The variability in the results of the studies included in this review, may not only relate to SRAN dose, but may somehow relate to differences in the time-period after ovariectomy, before the animals were included in the study, which differed greatly among studies (from 4 to 12 weeks). Although it is already defined in the literature that initial osteoporosis features appear already at 4 weeks after ovariectomy [58], in not a single study included in this review, were the osteoporotic conditions after ovariectomy confirmed by a specific test [31,32,33]. Thus, comparison of animals 4 and 12 weeks after ovariectomy in terms of bone architecture characteristics may not be considered optimal, since they represent diverse stages of osteoporotic state [58]. In the same context, in some studies, SRAN treatment started the same day of implant installation [30,31,32,33], while in other studies, treatment started 7 days after implantation [31]; SRAN treatment duration also varied much from among studies (from 4 to 12 weeks). Considering the fact that implant osseointegration in rats is completed within maximum 8 weeks after installation [59] and the fact that it is not yet known for how long should SRAN be used before it exerts a measureable effect on bone architecture, differences in the time-point of SRAN treatment start and its duration may have contributed to the variability in the results. Finally, differences in the evaluation methods used in the various studies, ranging from the gold-standard for osseointegration assessment, i.e., histomorphometry, to diverse biomechanical tests, and microtomography that has the inherent drawback of metal artifacts hampering osseointegration evaluation [60], may have also contributed to the observed variability in the results.

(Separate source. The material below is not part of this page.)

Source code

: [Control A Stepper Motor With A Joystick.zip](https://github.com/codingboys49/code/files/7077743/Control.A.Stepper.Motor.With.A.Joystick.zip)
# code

According to SYRCLE’s tool for assessing risk of bias [28], most studies were unclear regarding relevant steps in the selection, performance, detection, and attrition characteristics. On the other hand, there was a low risk for bias related to outcome reporting, so that the conclusions were often and straight-forward related towards the listed aims. Finally, a high risk for other biases, mostly related to inconsistency when defining and reporting the SRAN posology was seen in all included studies, something highly relevant, since it could directly reflect on the results and interfere in the reproducibility of the studies.